Como não podia deixar de ser, também se pronunciou sobre o escândalo dos abusos sexuais na Igreja Católica, garantiu que ali falava "como Presidente e não como católico, porque se fosse como católico seria ainda mais contundente". Assim parece-lhe "óbvio" impor-se o afastamento de padres suspeitos — "Qual é a dúvida?", questionou — e considerou a posição da Conferência Episcopal Portuguesa, 20 dias após ser conhecido o relatório sobre os abusos, "uma desilusão". Criticou a CEP — e não a Igreja, porque a Igreja é feita das pessoas de fé — por ter agido tarde, por não assumir responsabilidades e ficar aquém na aplicação de medidas preventivas aos párocos que são alvo de investigação criminal. "É incompreensível", disse.

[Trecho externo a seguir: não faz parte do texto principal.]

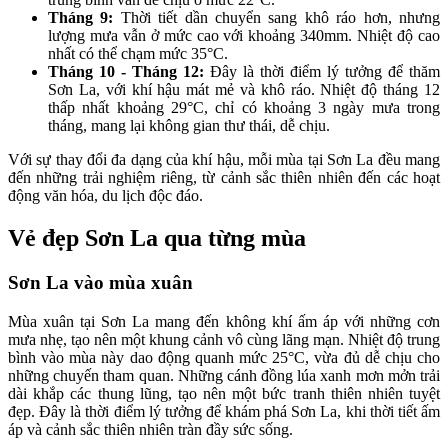
Tháng 9:
Thời tiết dần chuyển sang khô ráo hơn, nhưng
lượng mưa vẫn ở mức cao với khoảng 340mm. Nhiệt độ cao
nhất có thể chạm mức 35°C.
Tháng 10 - Tháng 12:
Đây là thời điểm lý tưởng để thăm
Sơn La, với khí hậu mát mẻ và khô ráo. Nhiệt độ tháng 12
thấp nhất khoảng 29°C, chỉ có khoảng 3 ngày mưa trong
tháng, mang lại không gian thư thái, dễ chịu.
Với sự thay đổi đa dạng của khí hậu, mỗi mùa tại Sơn La đều mang
đến những trải nghiệm riêng, từ cảnh sắc thiên nhiên đến các hoạt
động văn hóa, du lịch độc đáo.
Vẻ đẹp Sơn La qua từng mùa
Sơn La vào mùa xuân
Mùa xuân tại Sơn La mang đến không khí ấm áp với những cơn
mưa nhẹ, tạo nên một khung cảnh vô cùng lãng mạn. Nhiệt độ trung
bình vào mùa này dao động quanh mức 25°C, vừa đủ dễ chịu cho
những chuyến tham quan. Những cánh đồng lúa xanh mơn mởn trải
dài khắp các thung lũng, tạo nên một bức tranh thiên nhiên tuyệt
đẹp. Đây là thời điểm lý tưởng để khám phá Sơn La, khi thời tiết ấm
áp và cảnh sắc thiên nhiên tràn đầy sức sống.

Com a Igreja Católica a fazer manchetes, o frenesim mediático quase faz esquecer que a semana começou com Fernando Medina a anunciar as conclusões do relatório da Inspeção Geral de Finanças (IGF) sobre a indemnização paga a Alexandra Reis. Se é verdade que não era ministro das Finanças à data, certo é também que não fez as perguntas que devia fazer quando convidou a ex-administradora da TAP para ser secretária de Estado do Tesouro.
O IGF considerou que o acordo para a saída de Alexandra Reis — que incluiu uma indemnização de 500 mil euros — era nulo e que a maior parte desse valor (450.110,26 euros) teria de regressar aos cofres da empresa, o que a própria assegurou que ia fazer, mesmo discordando do parecer. A par, foi exonerado o presidente do Conselho de Administração, Manuel Beja, e a presidente executiva da TAP, Christine Ourmières-Widener, "sem lugar a pagamento de indemnizações", garante o governo.

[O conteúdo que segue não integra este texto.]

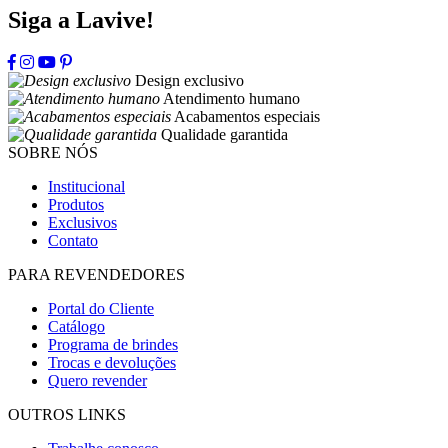
Siga a Lavive!
Design exclusivo
Atendimento humano
Acabamentos especiais
Qualidade garantida
SOBRE NÓS
Institucional
Produtos
Exclusivos
Contato
PARA REVENDEDORES
Portal do Cliente
Catálogo
Programa de brindes
Trocas e devoluções
Quero revender
OUTROS LINKS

Caiu um ministro, um secretário de Estado, um presidente, uma CEO... Quem ficou de pé? Medina, que Costa escolheu segurar quando respondeu às críticas da oposição, que reclama que se apurem as responsabilidades do Ministério das Finanças, dizendo que as “consequências políticas" foram tiradas "há várias semanas”.
Agora, resta saber se Medina aguenta até ao final da travessia.